From a distance, an acting class for kids might look like a great way to dress up, rehearse lines and perform on stage. That's not all, though. Apart from fulfilling your children's starry-eyed dreams, here are five very important skills your child can learn from a theater workshop.
Have you ever watched your child hesitate or find it a bit hard to talk in front of a group of people? Performing in front of an audience with all eyes on you, even if they are your classmates or friends, can be a daunting task. Rehearsing performances with other kids and then acting them out is an excellent way for self-conscious children to overcome their shyness and get over stage fright. A great confidence booster, this will help them to get comfortable speaking up in their everyday lives.

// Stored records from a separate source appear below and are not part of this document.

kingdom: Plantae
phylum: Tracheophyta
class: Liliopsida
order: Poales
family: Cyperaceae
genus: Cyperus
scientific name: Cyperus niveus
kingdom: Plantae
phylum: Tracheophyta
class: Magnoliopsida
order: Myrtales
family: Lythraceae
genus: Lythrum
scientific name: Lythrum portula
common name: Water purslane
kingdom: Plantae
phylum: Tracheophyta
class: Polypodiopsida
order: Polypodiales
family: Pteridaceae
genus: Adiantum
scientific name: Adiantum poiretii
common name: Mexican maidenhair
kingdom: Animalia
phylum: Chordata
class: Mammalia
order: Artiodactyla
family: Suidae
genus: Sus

Hones public speaking skills
Delivering dialogues on stage requires the ability to speak clearly and give a convincing performance. Making a connection with the audience is possible only if you are able to articulate your thoughts well and clearly express yourself. Learning to speak in a steady and audible voice, voice modulation and projection techniques; are all valuable skills that your child will learn. These will come in handy later in life when presentation literacy is important.
Collaborating with different types of kids during rehearsals and activities will teach your children how to appreciate different viewpoints. They will share thoughts, give and receive constructive feedback on each other's enactments. They will also learn the importance of working together for the success of 'we-the team' rather than 'me-the individual'. Isn't this a useful skill to possess?
Sharpens communication skills
This involves both the art of lively conversation that captures the attention of the audience, as well as active listening skills. Acting requires that students learn how to pay attention to cues, lines and dialogue. If one person fumbles their lines, the next person should be able to pick them up or say something which does not break the context. This can only happen when you've been paying attention to what is being said and not lost in thought.
Drama requires us to look at things from multiple perspectives. This automatically allows development of out of box thinking skills. Putting together a show requires thinking about numerous aspects like the props, who will say what, timing etc. It will help your children to think on their feet, look at different sides of a situation and figure out the most suitable approach.